Feature: Dynamic document storage paths #916

mskg · 2022-05-10T15:31:27Z

Proposed change

What I like about Paperless is the flexibility to provide a file-based document structure, as this allows for easy consumption of the documents with file-based replication. But, the "one size fits all" solution with PAPERLESS_FILENAME_FORMAT is not enough.

The change is simple:

Added storage pathes, where each entry is a different PAPERLESS_FILENAME_FORMAT
Each document get's a storage path assigned via existing matching mechanisms (all, exact, regular, fuzzy, auto), but is adjustable by the user at any time
file_handling.py has been modified to use the per document filename format
The implementation is complete, also adding bulk-actions, filtering, proposals to the UI and admin interface. I hope I didn't miss anything

Usage

I use specific type of storage layouts for different purposes:

Everything related to warranty claims is a flat directory with file names like Warranty/2022-04 Correspondent Title.pdf
Insurance communication go into Insurance/Correspondent/..., whereas related receipts get sorted by year Insurance/Correspondent/Year/...

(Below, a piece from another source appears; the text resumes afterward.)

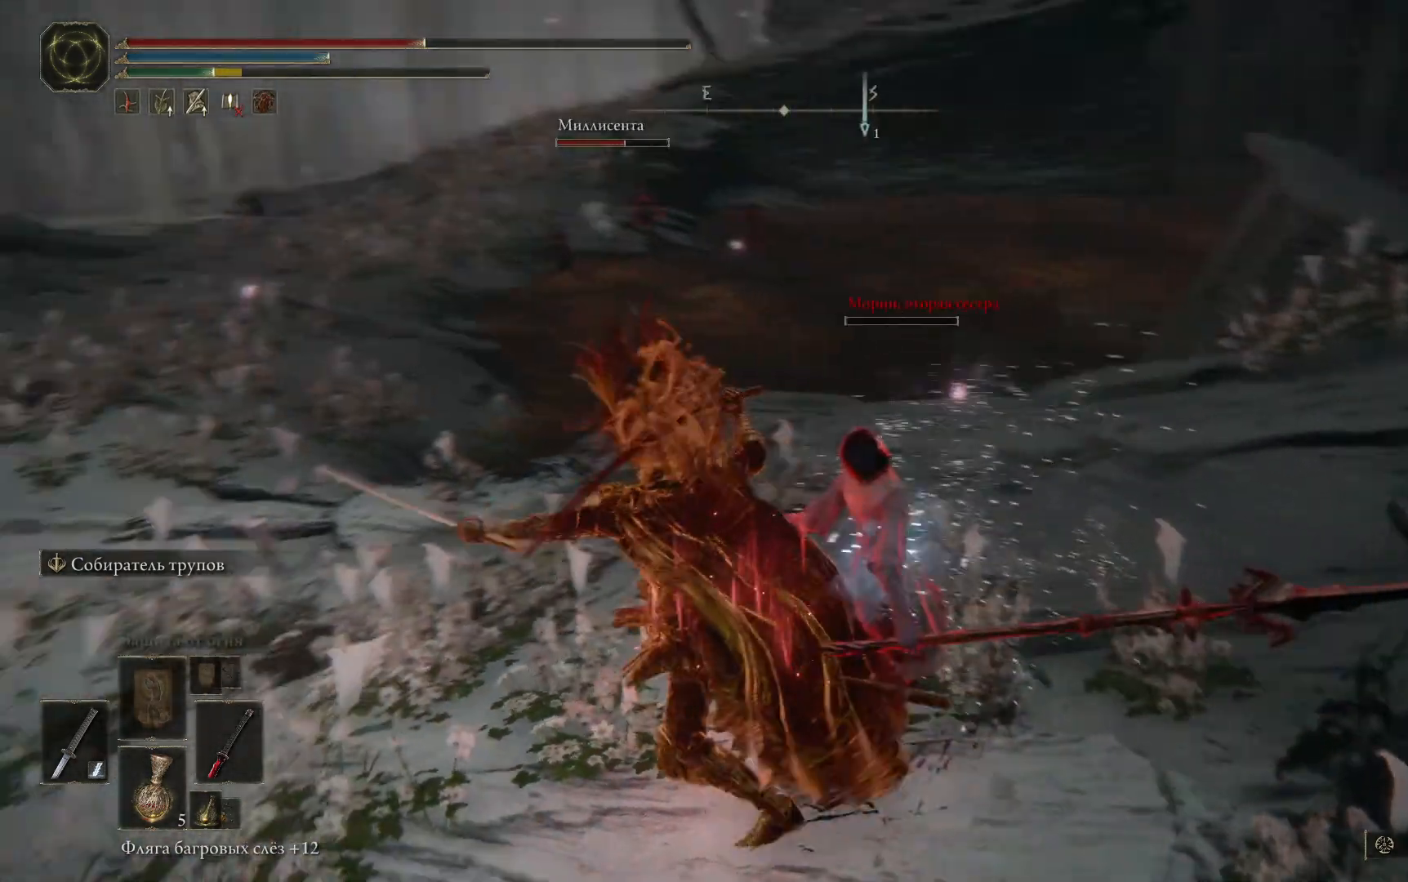
{"buttons": [], "left_stick": "up-left", "right_stick": "center", "events": [[83, "right_stick", "center"], [266, "right_stick", "left"], [467, "right_stick", "center"]]}
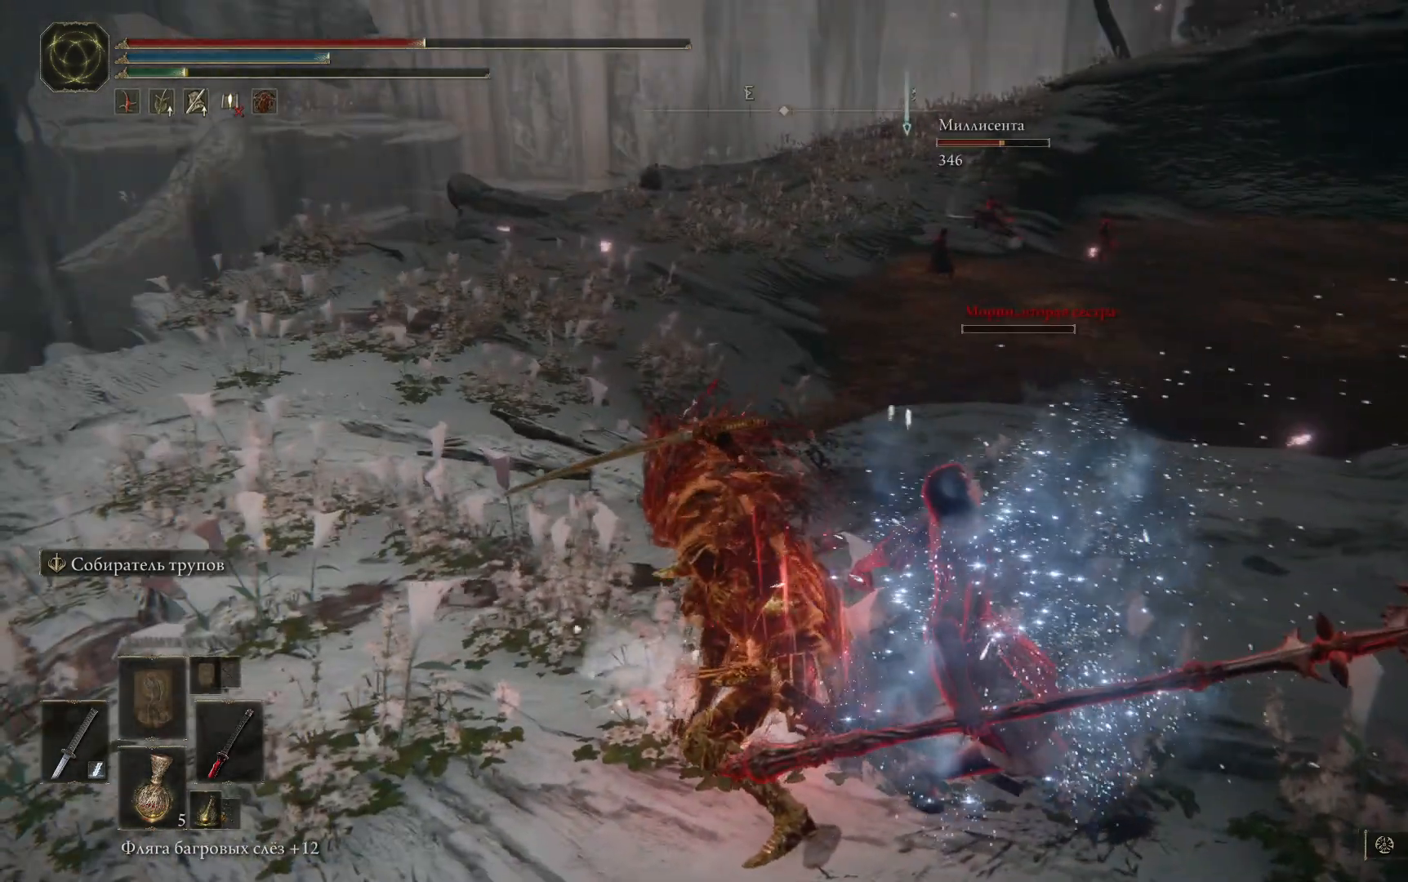
{"buttons": ["B"], "left_stick": "up-left", "right_stick": "center", "events": [[167, "B", "down"]]}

This also allows easy file-based consumption of related documents. The maintenance/assignment gets a no-brainer with auto learning enabled.

Compatibility

The change is non-intrusive and fully backward compatible.

Not using storage pathes or not having one assigned forces the system into using PAPERLESS_FILENAME_FORMAT.

Known limitations

If an existing storage path get's adjusted, this can only be fixed by running document_renamer again
There is a breaking change implemented regarding file naming. The implementation removes empty pathes and parts of the filename that would otherwise resolve to none. This is feature-flagged with PAPERLESS_FILENAME_REMOVE_NONE, defaulting to No and such being backward compatible with the existing behaviour.

Type of change

Bug fix (non-breaking change which fixes an issue)
New feature (non-breaking change which adds functionality)
Breaking change (fix or feature that would cause existing functionality to not work as expected)
Other (please explain)

Checklist:

I have read & agree with the contributing guidelines.
If applicable, I have tested my code for new features & regressions on both mobile & desktop devices, using the latest version of major browsers.
If applicable, I have checked that all tests pass, see documentation.
I have run all pre-commit hooks, see documentation.
I have made corresponding changes to the documentation as needed.
I have checked my modifications for any breaking changes.

mskg · 2022-05-10T15:42:17Z

I add the missing documentation part, once you're willing to integrate this.

shamoon · 2022-05-10T15:48:18Z

Thanks for the PR! We will take a look asap. In the meantime this should be targeted to dev and rebased on that branch.

mskg · 2022-05-10T15:49:43Z

Thanks for the PR! We will take a look asap. In the meantime this should be targeted to dev and rebased on that branch.

Sure. Please take a look and give an indication if you're willing to integrate. If yes, I retarget it - should not be a big thing.

shamoon · 2022-05-10T23:33:16Z

This was closed automatically because it was targeting that outdated branch, I will change it to dev

Edit: still needs a re-base

mskg · 2022-05-12T16:13:21Z

@shamoon I merged with dev

shamoon · 2022-05-12T16:24:19Z

@shamoon I merged with dev

Thank you, but I think it needs a re-base, theres still a lot of changes that arent yours.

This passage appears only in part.